__Selected text__
━━━━━━━━━━━━━━━━━━━━
Monday, 4 July 2011

Wheaten Bread with a Little History Lesson

This was my very first Blog post in 2008. I have moved it to the top as it is being published on this The Hankering Palate. Sarah is an aspiring Food Writer and has obtained her Culinary Diploma from The French Culinary Institute in New York City. She is publishing posts from other foodie Blogs in a series.  It is certainly a privilege for my little post to be used. Pop along, have a read and leave a comment. It will be an interesting week.

Wheaten Bread


Wheaten Bread (or Brown Soda Bread as it is called by non Irish folks)  is a part of the everyday diet in this part of the world. Very quick and easy to make it is a wonderful accompaniment to most dishes and delicious with just butter and jam or cheese. I learned to make this at my Mother’s knee. Very few meal times at home did not have this bread on the table. The very smell of it baking takes me back to my childhood. It is a haunting feeling to think that a Grandmother of mine, perhaps two hundred years ago, was making this bread too.
Two major factors have long affected the course of Irish baking. The first is our climate. In this land where the influence of the Gulf Stream prevents either great extremes of heat in the summer or cold in the winter, the hard wheats, which need such extremes to grow, don't prosper... And it's such wheats that make flour with a high gluten content, producing bread which rises high and responds well to being leavened with yeast. Soft wheats, though, have always grown well here.
The other factor, in the last millenium at least, has been the relative abundance of fuel. The various medieval overlords of Ireland were never able to exercise the tight control over forest land which landowners could manage in more populous, less wild areas, like England and mainland Europe: so firewood could be pretty freely poached, and where there was no wood, there was almost always heather, and usually turf too. As a result, anyone with a hearthstone could afford to bake on a small scale, and on demand. The incentive to band together to conserve fuel (and invent the communal bake-oven, a conservation tool common in more fuel-poor areas of Europe) was missing in the Irish countryside. Short elapsed baking times, and baking "at will", were easy.
━━━━━━━━━━━━━━━━━━━━
__Recorded information__
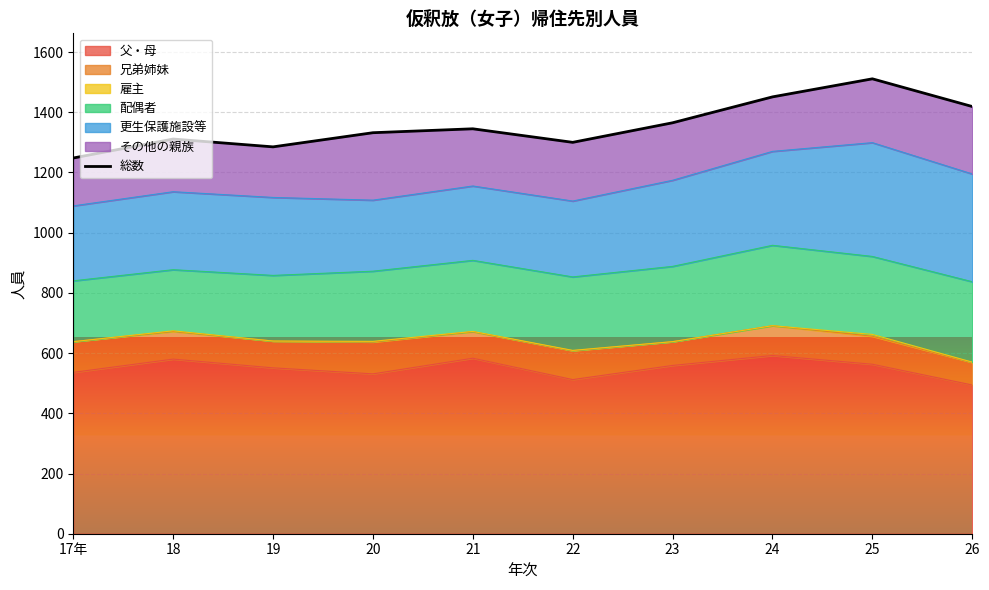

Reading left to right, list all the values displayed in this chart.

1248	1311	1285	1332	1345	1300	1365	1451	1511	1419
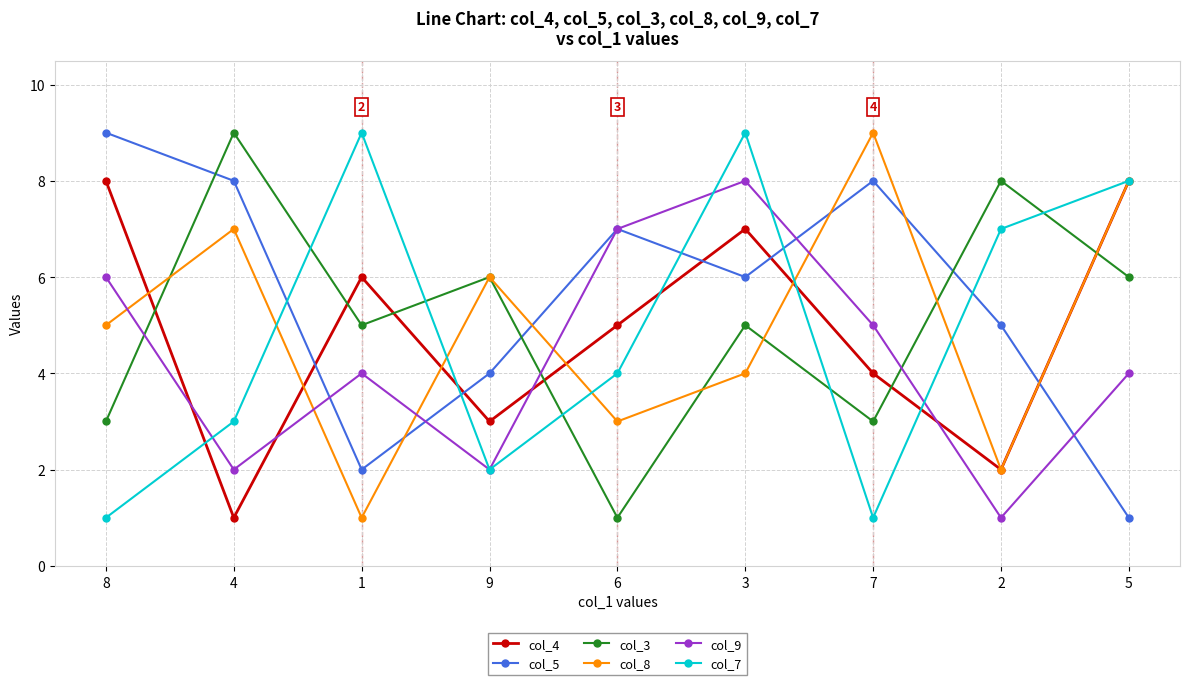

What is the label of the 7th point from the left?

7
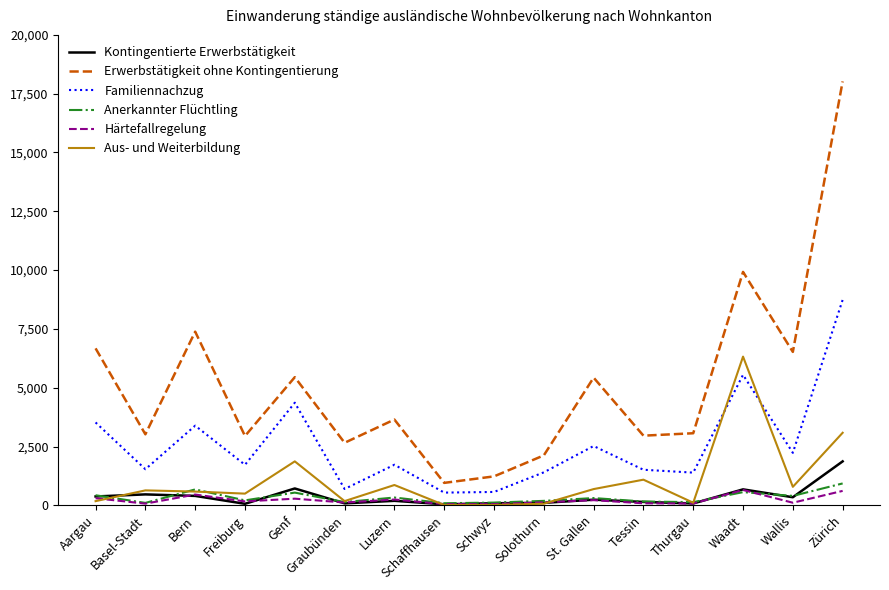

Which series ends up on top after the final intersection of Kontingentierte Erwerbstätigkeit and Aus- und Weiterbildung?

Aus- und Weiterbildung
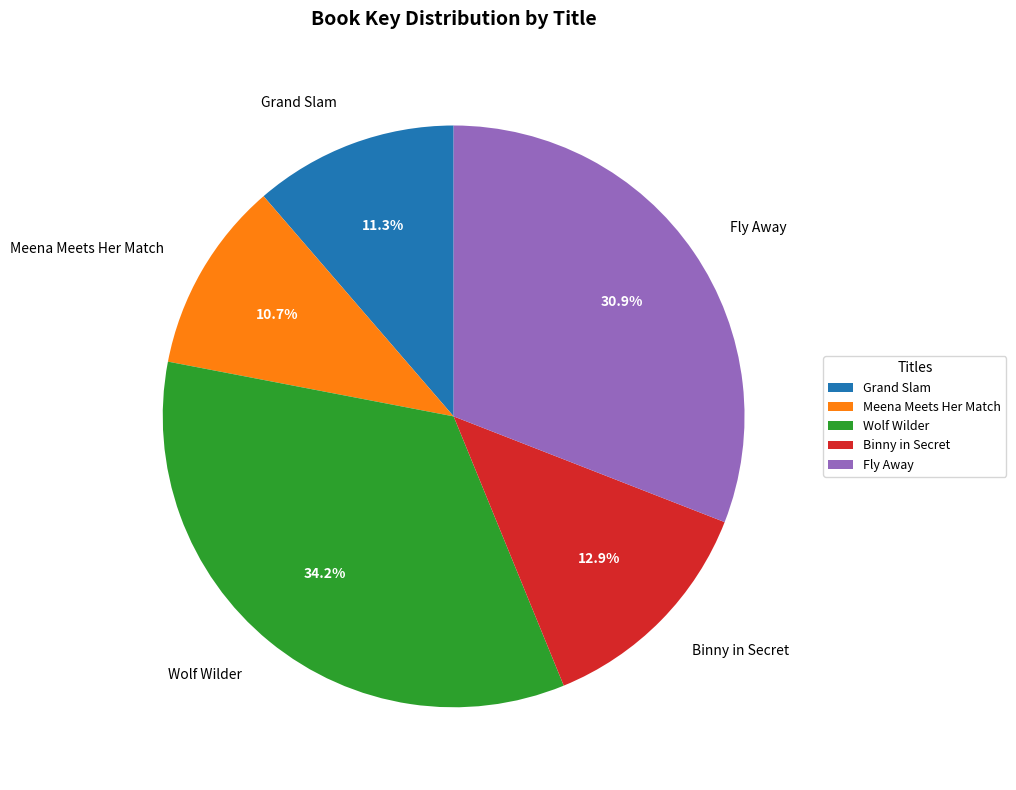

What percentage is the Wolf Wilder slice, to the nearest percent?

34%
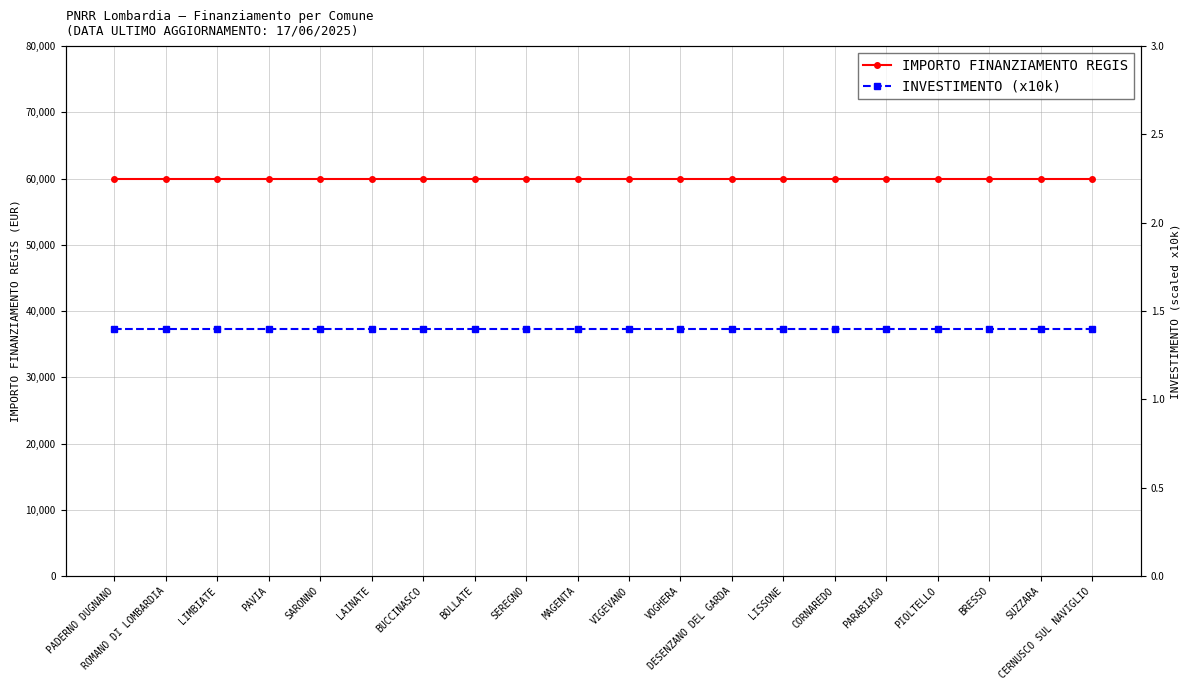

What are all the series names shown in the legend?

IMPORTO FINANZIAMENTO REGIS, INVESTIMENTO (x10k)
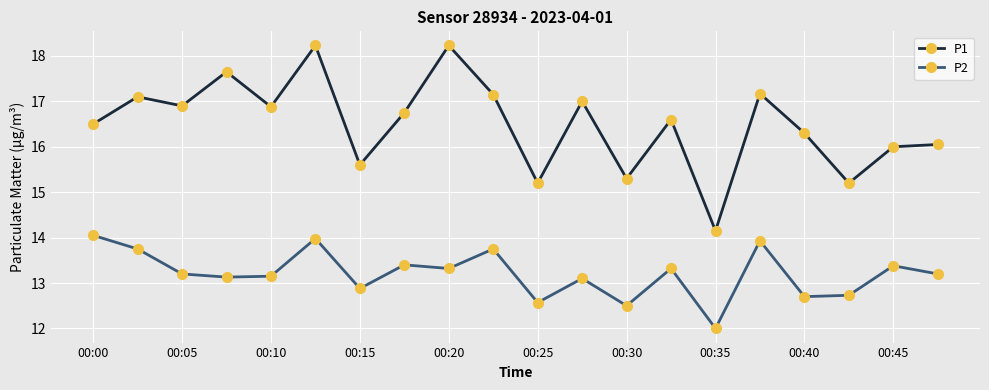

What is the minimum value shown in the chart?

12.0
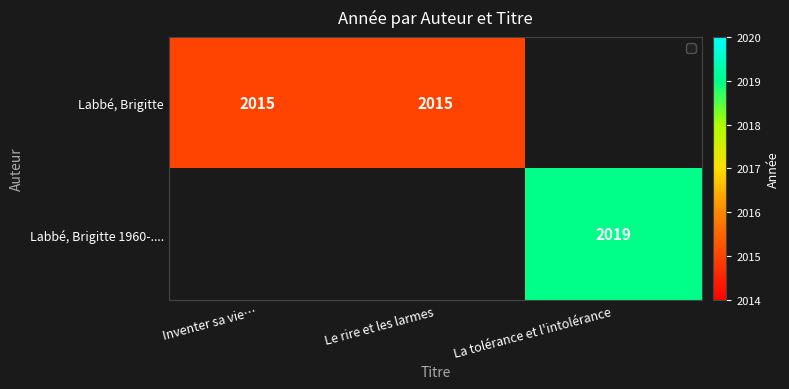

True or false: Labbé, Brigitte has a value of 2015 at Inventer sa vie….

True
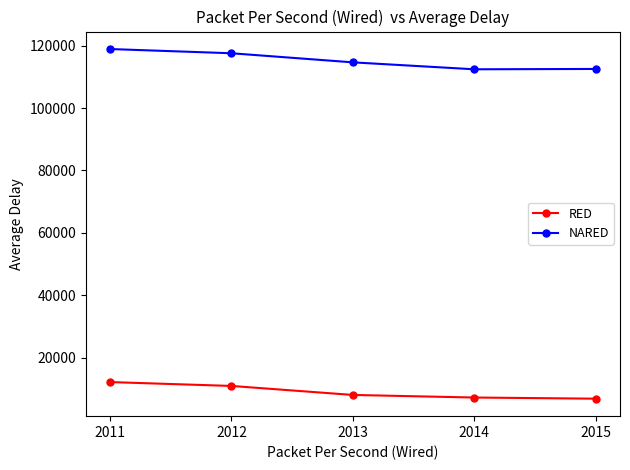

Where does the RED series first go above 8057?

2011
━━━━━━━━━━━━━━━━━━━━
__Activities__
1) Rewrite the entries from the line that contains "Where does the" through the end of the entries, both included, as a JSON list of strings with one string per line and blank lines left out.
2) Extend the article on wheaten bread and Irish baking from its last sentence.
The article on wheaten bread and the chart entries after it are unrelated and should be treated as separate material.

__Responses per task__
1)
[
  "Where does the RED series first go above 8057?",
  "2011"
]

2)
These two factors caused the Irish householder to bypass yeast for everyday baking whenever possible. The primary leavening agent became what is now known here as bread soda: just plain bicarbonate of soda, hence the name "soda bread". For a long time, most of the bread in Ireland was soda bread -- at least, most of what was baked at the hearthside ("bakery bread" only being available in the larger cities). Soda bread was made either "in the pot," in yet another version of the cloche baking which is now coming back into vogue, but which was long popular all over medieval Europe: or else on a baking stone, an iron plate usually rested directly on the embers of the fire

The cooking/baking hearth of an Irish cottage, circa 1780: courtesy Ulster Folk and Transport Museum

From these two methods are descended the two main kinds of soda bread eaten in Ireland, both north and south, to the present day.
In Ireland, "plain" soda bread is as likely to be eaten as an accompaniment to a main meal (to soak up the gravy) as it's likely to appear at breakfast. It comes in  brown or white, and two main types: cake and farl. The latter are primarily regional differences. People in the south of Ireland tend to make cake: people in Northern Ireland  like the farl better (though both kinds appear in both North and South, sometimes under wildly differing names). Cake is soda bread kneaded and shaped into a flattish round, then cut with a cross on the top (this is supposed to let the bread stretch and expand as it rises in the oven but it’s really to let the fairies out) and baked on a baking sheet.   A farl is rolled out into a rough circle and cut through, crosswise, into four pieces and usually baked in a heavy frying pan or on a griddle, on top of the range rather than in the oven.

With all this said, the basic business of baking soda bread is extremely simple. The urge to be resisted is to do more stuff to it than necessary...this is usually what keeps it from coming out right the first few times. Once you've mastered the basic mixture, though, you can start adding things, coming up with wonderful variations like treacle bread and so on.

Now you have had the history.............go make some!

Wheaten Bread

8ozs/225gms Wholemeal Flour
4 ozs/100gms Plain Flour
Approx. 15 fl. ozs/400mls Butter Milk (or regular milk soured with lemon juice or vinegar)
1oz/25gms Butter (Vegetable oil will do a couple of tablespoons)
2 teasp Bicarbonate of Soda/Baking Soda
2 good teasps sugar or a tablespoon of honey or maple syrup (Highly recommended yum)
1 teasp. salt

Greased and floured round sandwich tin or 2 pound loaf tin

Oven temp 350F 180.C Gas 4

In a large bowl mix together all the dry ingredients.
Cut the butter into small pieces and rub through.
Add enough buttermilk to form a soft but easily handled dough. It should not be runny.
Knead lightly and quickly into a round and place in prepared tin.
(It is essential you use light hands)
Cut a deep cross in the bread. (To let the fairies out)
Sprinkle with oats if desired

Bake for approx 40 Minutes or until a skewer comes out clean

When it comes out of the oven cut yourself a big slice, slather it in butter not minding that it dribbles down your chin in the enjoyment of it all.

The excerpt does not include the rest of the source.